Sólo ha habido dos impeachments a presidentes de EEUU en sus dos siglos y medio de historia -a Andrew Johnson en 1868 y a Bill Clinton en 1998-, ambos rechazados por el Senado. Y en una tercera ocasión, en 1974, Nixon sólo pudo frenar el proceso por las escuchas del Watergate presentando antes su dimisión. La apertura de un juicio político que puede desembocar en la destitución del mandatario de la primera potencia del mundo es un asunto extraordinariamente delicado. Por ello, el hecho de que algunos congresistas y senadores demócratas, así como expertos constitucionalistas, estén reclamando un impeachment a Donald Trump por todo cuanto rodea a la destitución del director del FBI, nos sitúa ante la gravedad de un escándalo que no ha hace sino crecer.
De momento, parece aventurado que el presidente se viera en esta tesitura, entre otras razones porque los republicanos controlan las dos cámaras del Congreso. Pero resulta demoledor que Trump esté contra las cuerdas sólo cinco meses después de llegar a la Casa Blanca. Y ni sus correligionarios ocultan el malestar por la falta de explicaciones y las salidas de tono del presidente a modo de huida hacia adelante ante el imparable crecimiento de la trama rusa que le salpica.
La peligrosa conexión entre el equipo de Trump y el régimen de Moscú ha agotado la paciencia de los mismos republicanos con el último episodio revelado por The Washington Post. El presidente dio información ultrasecreta sobre el Estado Islámico al ministro de Exteriores ruso, Serguéi Lavrov, y al polémico embajador Kislyak, durante el encuentro mantenido en la Casa Blanca la semana pasada, justo a la vez que se hacía pública la destitución del director del FBI. Trump intentó ayer quitar hierro al asunto a través de Twitter, del modo extemporáneo al que ya tiene acostumbrado al mundo.

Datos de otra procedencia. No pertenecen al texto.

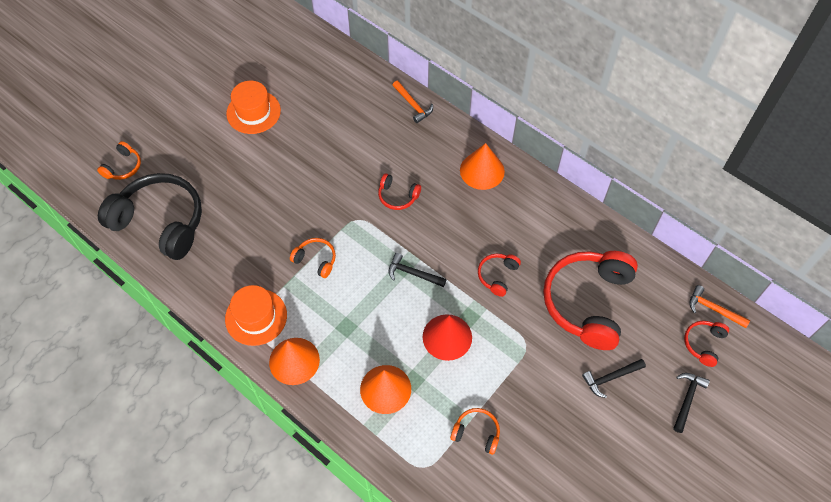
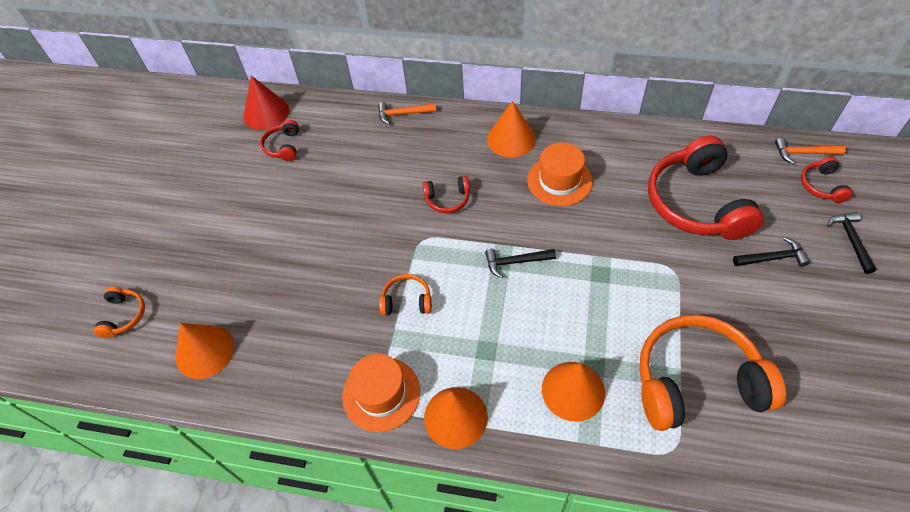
camera: 25 degrees left, 5 degrees down
(160, 222) = (205, 351): black headphones -> orange cone
(253, 112) = (243, 193): orange hat -> orange hat (559, 180)
(413, 105) = (403, 114): orange hammer -> orange hammer turned 150 degrees clockwise
(447, 337) = (594, 304): red cone -> red cone (266, 113)
(476, 433) = (696, 382): orange headphones -> orange headphones, size x2.24
(497, 276) = (597, 222): red headphones -> red headphones (283, 146)
(611, 378) = (772, 258): black hammer -> black hammer turned 135 degrees counterclockwise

Pero en realidad asumió lo publicado por el diario. Y lo justificó, con jactancia, afirmando que tiene el «derecho absoluto» a compartir los datos reservados de Inteligencia que considere con Moscú para implicarla más en la lucha contra el terrorismo islámico.
Sin embargo, como pasa siempre con las bravuconadas de Trump, las cosas no son tan sencillas. Al contrario, se trata de un asunto muy espinoso que no hace sino deteriorar las ya pésimas relaciones del presidente con las agencias de Inteligencia de EEUU. Los datos suministrados con tanta frivolidad a Lavrov fueron obtenidos, además, gracias a los servicios de un tercer país aliado que, al parecer, no habría dado su consentimiento. Y las revelaciones podrían poner en peligro a una fuente extranjera clave para la seguridad nacional, lo que deja al presidente de Estados Unidos en una situación más que comprometida.
La Casa Blanca está obligada a dar muchas explicaciones, igual que debe aclarar todas las sospechas en torno a la destitución de Comey. Primero se supo que el informe que habían preparado el fiscal general y su número dos recomendando su despido por el daño que había causado a la credibilidad de un organismo tan importante como el FBI tenía todos los visos de formar parte de una campaña de derribo muy bien orquestada. Hasta el punto de que el mismo Trump acabó admitiendo con esa incontinencia verbal que le caracteriza que había decidido echarlo antes de recibir el preceptivo informe. Comey se había convertido en la bestia negra para la Administración presidencial porque mantenía abierta la investigación sobre la conexión rusa del equipo del actual presidente. Y, de hecho, poco antes de ser descabezado reclamó más dinero para investigar el hackeo ruso en la campaña presidencial. Recordemos que hay muchas sospechas de que estrechos colaboradores de Trump habrían podido actuar de forma coordinada con los hackeadores para filtrar informaciones que dañaran a Hillary Clinton. Así pues, lo que está en cuestión es si con la destitución de Comey, Trump ha podido obstruir una investigación en marcha. Y, de ser cierta, esa injerencia sí sería gravísima y dejaría al presidente absolutamente tocado para seguir en el cargo.
Hay, desde luego, toda una concatenación de hechos relacionados con la sintonía entre Trump y el Kremlin que parece una bomba de relojería. Hoy más que nunca el FBI debe seguir adelante con la investigación de esta trama, con plena libertad de actuación. Y, si se siguen conociendo revelaciones e indicios tan incriminatorios, a los republicanos les será muy difícil encastillarse en su mayoría para impedir la apertura del impeachment. No olvidemos que todo el andamiaje institucional de EEUU se apoya en el check and balance, la garantía para que ningún poder abuse de sus facultades. Algo que Trump no parece tener del todo asumido.